__Work task__: Scan the lines below and report each one containing "Overlap" by copying it.

__Change detection outputs__:
"""

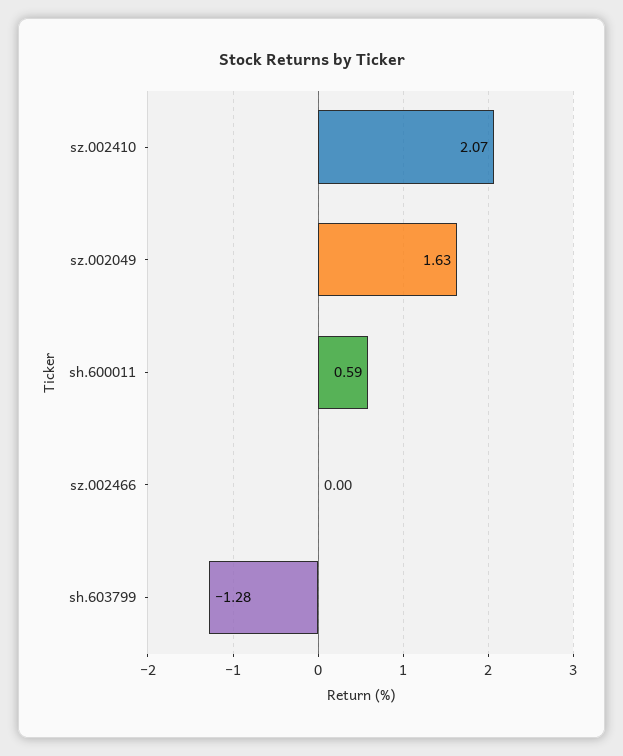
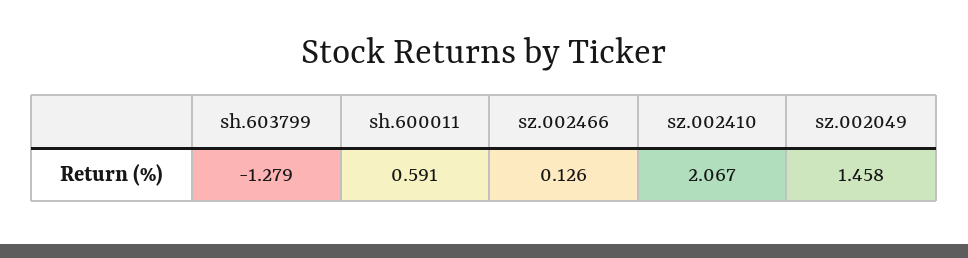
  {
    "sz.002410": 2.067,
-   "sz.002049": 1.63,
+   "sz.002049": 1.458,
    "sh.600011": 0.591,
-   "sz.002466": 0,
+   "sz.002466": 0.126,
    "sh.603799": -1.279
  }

"""
"""

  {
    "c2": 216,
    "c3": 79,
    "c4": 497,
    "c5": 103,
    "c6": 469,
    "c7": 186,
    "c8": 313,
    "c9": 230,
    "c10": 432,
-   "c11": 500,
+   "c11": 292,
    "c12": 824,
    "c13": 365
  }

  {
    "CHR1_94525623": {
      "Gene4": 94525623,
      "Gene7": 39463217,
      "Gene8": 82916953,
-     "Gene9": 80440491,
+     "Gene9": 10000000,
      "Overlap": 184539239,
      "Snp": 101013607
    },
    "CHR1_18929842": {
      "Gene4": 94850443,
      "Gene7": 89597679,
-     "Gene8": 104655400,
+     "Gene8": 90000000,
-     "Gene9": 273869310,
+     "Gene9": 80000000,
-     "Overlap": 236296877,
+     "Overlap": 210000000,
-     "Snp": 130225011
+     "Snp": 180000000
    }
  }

"""
"""

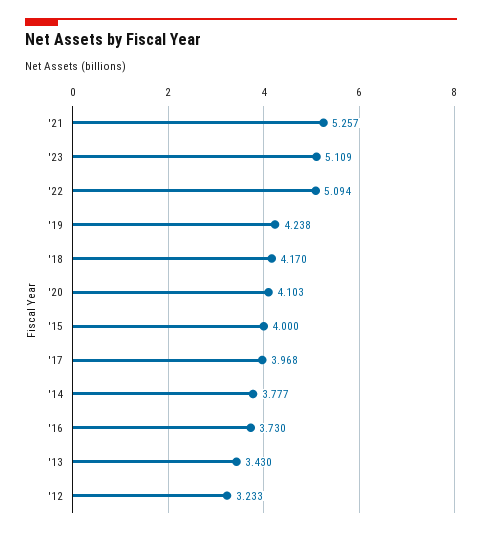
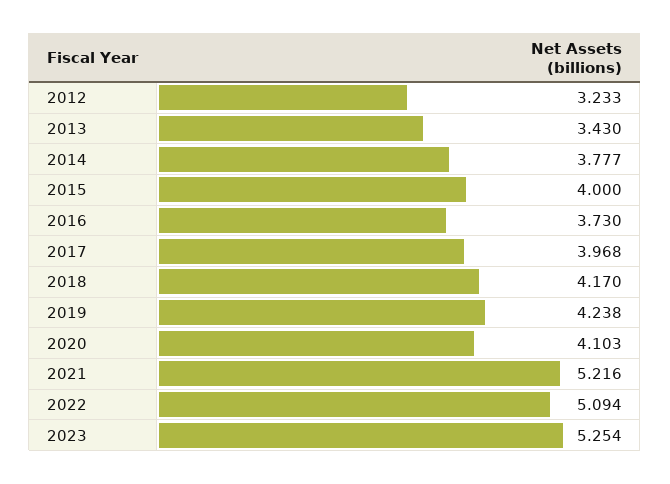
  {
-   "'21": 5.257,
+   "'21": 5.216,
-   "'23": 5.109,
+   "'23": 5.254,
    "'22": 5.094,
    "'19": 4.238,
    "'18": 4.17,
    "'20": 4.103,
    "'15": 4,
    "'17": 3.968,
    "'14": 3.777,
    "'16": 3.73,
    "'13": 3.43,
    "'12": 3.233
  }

"""

__Result of the exercise__:
      "Overlap": 184539239,
-     "Overlap": 236296877,
+     "Overlap": 210000000,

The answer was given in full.